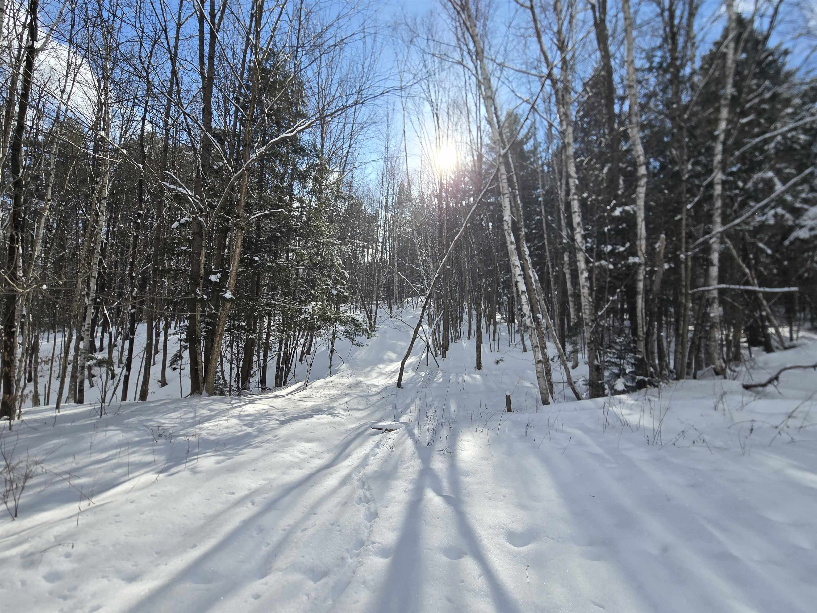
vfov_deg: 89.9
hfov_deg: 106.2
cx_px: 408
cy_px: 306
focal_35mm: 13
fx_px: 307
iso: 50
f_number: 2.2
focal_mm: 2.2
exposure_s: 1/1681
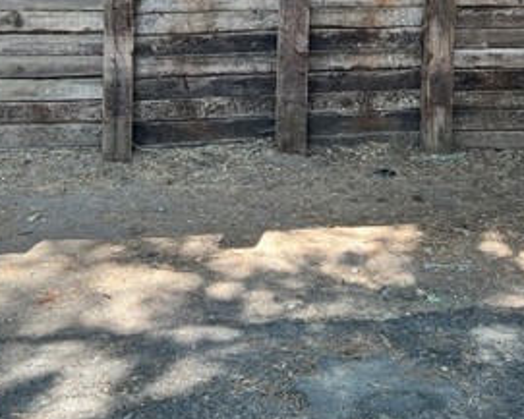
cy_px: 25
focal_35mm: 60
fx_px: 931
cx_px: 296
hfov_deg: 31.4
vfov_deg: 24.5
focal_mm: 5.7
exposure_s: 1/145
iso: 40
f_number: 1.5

...

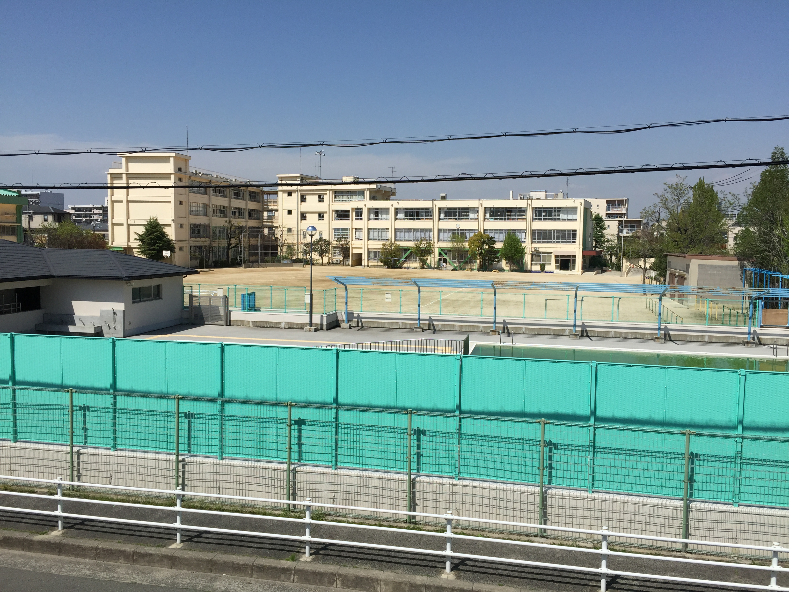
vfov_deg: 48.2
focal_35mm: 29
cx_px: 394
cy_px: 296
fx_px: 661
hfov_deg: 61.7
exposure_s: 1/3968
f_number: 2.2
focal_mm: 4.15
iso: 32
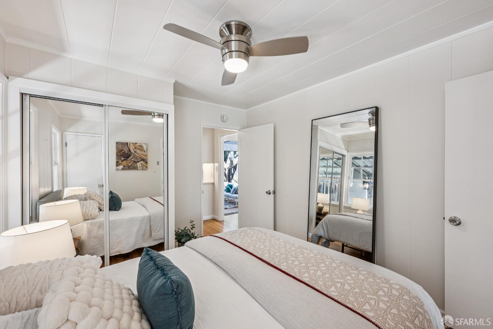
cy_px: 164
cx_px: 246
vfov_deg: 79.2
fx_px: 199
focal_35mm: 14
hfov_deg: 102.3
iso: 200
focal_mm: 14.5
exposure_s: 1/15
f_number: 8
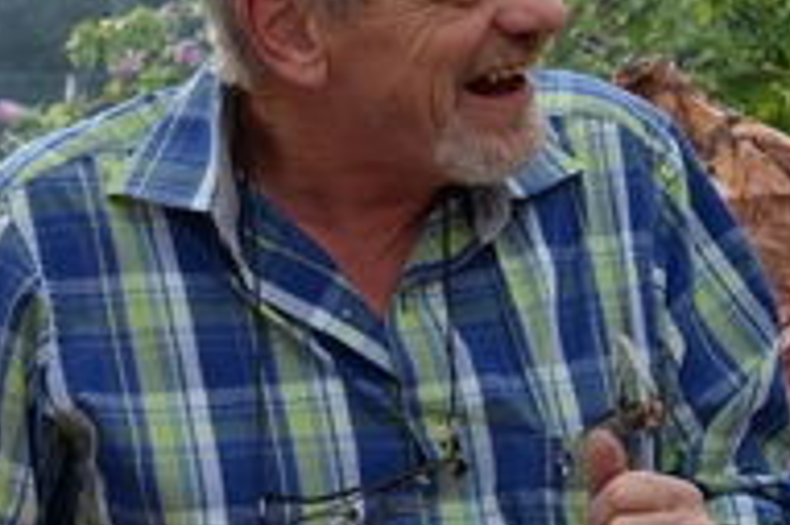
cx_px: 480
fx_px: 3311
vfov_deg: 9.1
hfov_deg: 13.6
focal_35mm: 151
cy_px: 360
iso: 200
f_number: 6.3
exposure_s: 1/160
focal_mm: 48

• Your task
Restate word for word every line from the one with "vfov_deg: 89.9" up to and including the one with "f_number: 1.5" in the records above, minus the pictures.

• Answer to this exercise
vfov_deg: 89.9
hfov_deg: 106.2
cx_px: 408
cy_px: 306
focal_35mm: 13
fx_px: 307
iso: 50
f_number: 2.2
focal_mm: 2.2
exposure_s: 1/1681
cy_px: 25
focal_35mm: 60
fx_px: 931
cx_px: 296
hfov_deg: 31.4
vfov_deg: 24.5
focal_mm: 5.7
exposure_s: 1/145
iso: 40
f_number: 1.5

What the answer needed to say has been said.